## Source excerpt:
□ □ □ □

Not Just One Singular Sensation

In a recent blog post, I admitted to a love-hate relationship with Broadway.

Kinda like a boyfriend you wanna break up with, who used to be awesome but is now just lazy and nihilistic and annoying, and who smokes all your pot and empties the fridge. Sure, you remember the good times, the joy and the fun, but then you realize how long ago that was. Is it time to move on?

Well, I can't really.

Despite the fact that commercial Broadway success no longer has any correlation to quality or artistry, still most of the most serious, most talented, most ambitious musical theatre writers still gravitate toward the Big Bad Apple, partly because Broadway used to be The Place for new musical theatre, and partly because if you can succeed commercially in New York theatre, you might be able to make a decent living making musicals. So I understand why writers often head there.

But these writers (and, I'd argue, actors and others) are in an abusive relationship. They keep thinking they can change Broadway, by producing work like Bloody Bloody Andrew Jackson and The Scottsboro Boys, but Broadway doesn't change. Not anymore. At least, not for the better.

Picture the young tourist couple at the TKTS booth wondering what shows they and their eight-year-old would all enjoy. They see Next to Normal on the board and the wife says "Look, a rock musical! You enjoyed Jesus Christ Superstar at the Fox..." Or better yet, "Oh look, honey, a funny musical about Andrew Jackson! It'll be educational...!"

One word: PTSD.

So because Broadway is a commercial enterprise, that tourist couple's taste becomes Broadway's taste. And Broadway isn't going to change as long as they're serving that audience and as long as Broadway musicals cost north of ten million dollars to produce. Which makes the ticket price crazy high, which makes theatre-going a Special Event, not a habit – and not the time to Try Something New. For many people, it's a Special Event you attend only when you're On Vacation. It's all a big, fat Catch-22. So Broadway isn't going to change.

But as long as so many of our best writers live and work there, I'll keep an eye open and an ear to the ground. Still, I'll be careful not to ignore the rest of the country, or I'll miss gems like The Ballad of Little Mikey, Bukowsical, and Night of the Living Dead. As far as New Line is concerned, Broadway and off Broadway are good conduits for us to find strong new work, but we don't care if Broadway or off Broadway gave the shows their Good Housekeeping Seal of Approval or not. They're not a reliable judge of quality, for two reasons. First, the only measure of success in New York is ticket sales. Success means financial success. Second, too often, unconventional material is sabotaged by its Broadway production team who can't escape their narrow view of what a musical is.

Not that I have strong opinions about all this...

Lest I get too ranty, let me stop and admit that when I was young, Broadway was as magical and magnificent to me as it is to young people today. In college, I spent more time in the cast album section of used record stores than in classrooms. But two things were very different then. First, there weren't regional theatres all over our country in the numbers they exist today. St. Louis didn't have dozens of theatre companies like we do now. The only place I could see new shows was on tour and that was expensive. Second, when I grew up, most of the people seeing Broadway shows lived in the New York area, so the artists could be much more adventurous for this more sophisticated audience who went to the theatre regularly. It's different today. According to the Broadway League, in the 2012–2013 season, tourists purchased two-thirds of all Broadway tickets. International tourists, many of whom don't speak English, made up a quarter of the audience, the highest percentage in recorded history.

□ □ □ □

## Stored records:
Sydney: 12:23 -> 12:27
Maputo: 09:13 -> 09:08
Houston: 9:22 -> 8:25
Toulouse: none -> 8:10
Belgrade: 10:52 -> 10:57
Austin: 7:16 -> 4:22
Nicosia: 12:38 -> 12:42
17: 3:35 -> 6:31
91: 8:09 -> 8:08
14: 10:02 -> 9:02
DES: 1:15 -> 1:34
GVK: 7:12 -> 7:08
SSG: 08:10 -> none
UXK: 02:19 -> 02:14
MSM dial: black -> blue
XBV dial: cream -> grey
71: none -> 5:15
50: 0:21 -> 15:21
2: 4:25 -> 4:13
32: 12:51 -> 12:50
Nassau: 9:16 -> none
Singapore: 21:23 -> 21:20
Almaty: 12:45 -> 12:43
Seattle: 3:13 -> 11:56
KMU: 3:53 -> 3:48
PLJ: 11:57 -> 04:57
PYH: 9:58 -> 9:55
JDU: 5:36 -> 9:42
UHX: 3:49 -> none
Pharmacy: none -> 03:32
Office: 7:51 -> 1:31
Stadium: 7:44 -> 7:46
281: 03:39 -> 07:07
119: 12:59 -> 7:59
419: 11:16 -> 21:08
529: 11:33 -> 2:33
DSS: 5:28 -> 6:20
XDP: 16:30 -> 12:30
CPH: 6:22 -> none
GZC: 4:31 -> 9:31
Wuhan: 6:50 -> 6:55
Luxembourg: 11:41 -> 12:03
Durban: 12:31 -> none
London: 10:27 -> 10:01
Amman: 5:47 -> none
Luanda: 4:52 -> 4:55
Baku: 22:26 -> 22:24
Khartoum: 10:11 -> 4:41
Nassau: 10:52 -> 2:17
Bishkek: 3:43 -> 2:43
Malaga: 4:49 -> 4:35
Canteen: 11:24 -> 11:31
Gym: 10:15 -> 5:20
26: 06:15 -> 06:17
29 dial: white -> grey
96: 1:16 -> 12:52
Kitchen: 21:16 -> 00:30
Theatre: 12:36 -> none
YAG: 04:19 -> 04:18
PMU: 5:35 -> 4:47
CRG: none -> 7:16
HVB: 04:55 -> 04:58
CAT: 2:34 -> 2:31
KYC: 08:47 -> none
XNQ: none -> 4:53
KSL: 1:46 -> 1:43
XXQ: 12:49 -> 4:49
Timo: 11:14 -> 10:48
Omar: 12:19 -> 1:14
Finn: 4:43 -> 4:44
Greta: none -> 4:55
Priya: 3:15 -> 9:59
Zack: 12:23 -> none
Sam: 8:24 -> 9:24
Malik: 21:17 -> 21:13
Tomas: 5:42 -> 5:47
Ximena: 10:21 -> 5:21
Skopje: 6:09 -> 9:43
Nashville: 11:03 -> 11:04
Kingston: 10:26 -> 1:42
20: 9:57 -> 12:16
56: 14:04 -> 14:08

□ □ □ □

## What is asked:
Name every musical the Broadway essay mentions by title.

## Complete response:
- Bloody Bloody Andrew Jackson
- The Scottsboro Boys
- Next to Normal
- Jesus Christ Superstar
- The Ballad of Little Mikey
- Bukowsical
- Night of the Living Dead